In American Monsters, a selection of men in black (a parody/"real version" of The X-Files) founded by Amber's brother are revealed to be engaged in civil war.

==Development==
In October 2015, ahead of the German language release of Demon Road, Carsten Biernat of Unique Voodoo Studios revealed that the institution had been commissioned to create the cover of the German version of the novel, sharing concept sculptures of Amber in her demon form they had created on being asked to "bring the character to life". In April 2016, Derek Landy and Unique Voodoo expressed interest in the concept models being produced as Demon Road collectable merchandise.

Promoting Desolation, elaborating on the series' premise of travelling the titular "Demon Road" from which all "the shining stars of horror fiction, both on the page and on the screen" is derived, as "the perfect opportunity to tip my hat to Stephen King[,] Wes Craven[,] and a host of other creators", Landy described the trilogy as "a love letter to American horror, books, TV, comics, movies [where] every few chapters there’s a new character with a new story and each one of these encounters is a different trope of American horror.
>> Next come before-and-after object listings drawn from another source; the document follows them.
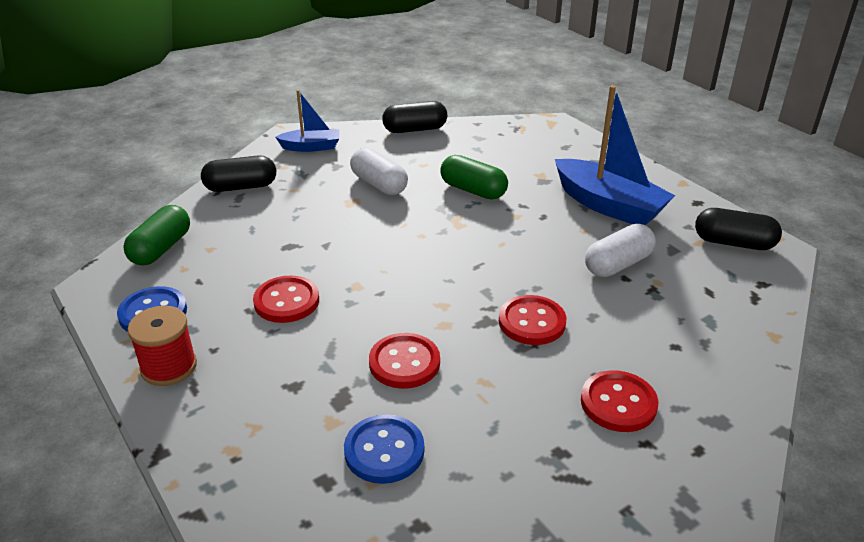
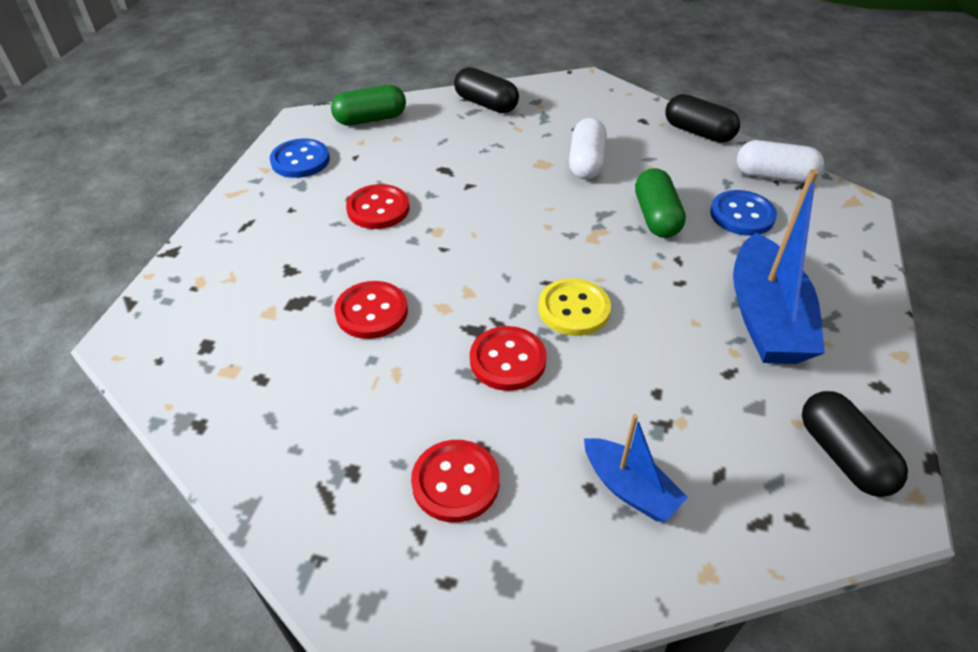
camera: 50 degrees right, 10 degrees up
(169, 367) = (254, 202): red spool -> none
(311, 147) = (586, 100): blue boat -> blue boat (629, 488)
(384, 451) = (262, 359): blue button -> blue button (742, 215)
(517, 269) = (574, 309): none -> yellow button
(618, 264) = (672, 376): white capsule -> white capsule (774, 176)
It’s Stephen King books, it’s Wes Craven movies… [for example] the Dacre Shanks character is influenced by Freddy Krueger[…] It meant it could be a litany of horror tropes[…] Over the course of the three books, there’ll be a Nightmare On Elm Street, there’ll be X-Files, there’ll be Buffy, there’ll be [more] Stephen King, Psycho… everything I loved as a horror fan is all in this series."

==Reception==
Louisa Mellor of Den of Geek praised reading Demon Road as "like binge-watching an exciting Netflix series", expressing interest in a potential future television adaptation of the series. Track of Words described Demon Road as "a classic young adult chase novel[...] great fun [which] demonstrates Landy’s skill with world building and storytelling".

Angel Reads praised the "writing style [a]s easy to read and simple[...] nothing hard about it and even teens on the younger side will be able to read Demon Road. I loved the wit[…] the dialogue was sharp and hit you right in the chest, and it was different and fun", referring to "the characterisation of Landy characters [as] fun, different and bright", before concluding that "Demon Road was a fun, sassy and gruesome read [t]hat showed that sometimes the outside of people can be deceiving [and] that sometimes people can be good and evil all at the same time." Heart Full of Books meanwhile called Demon Road "the perfect mix of Percy Jackson and the TV show Supernatural[…] pacy and a little gory, [concluding] if you’re up for that, then I would definitely give it a go." Paper Fury similarly compared Demon Road to Supernatural, lauding its "snortingly good humour" and "fast moving wickedly captivating action scenes."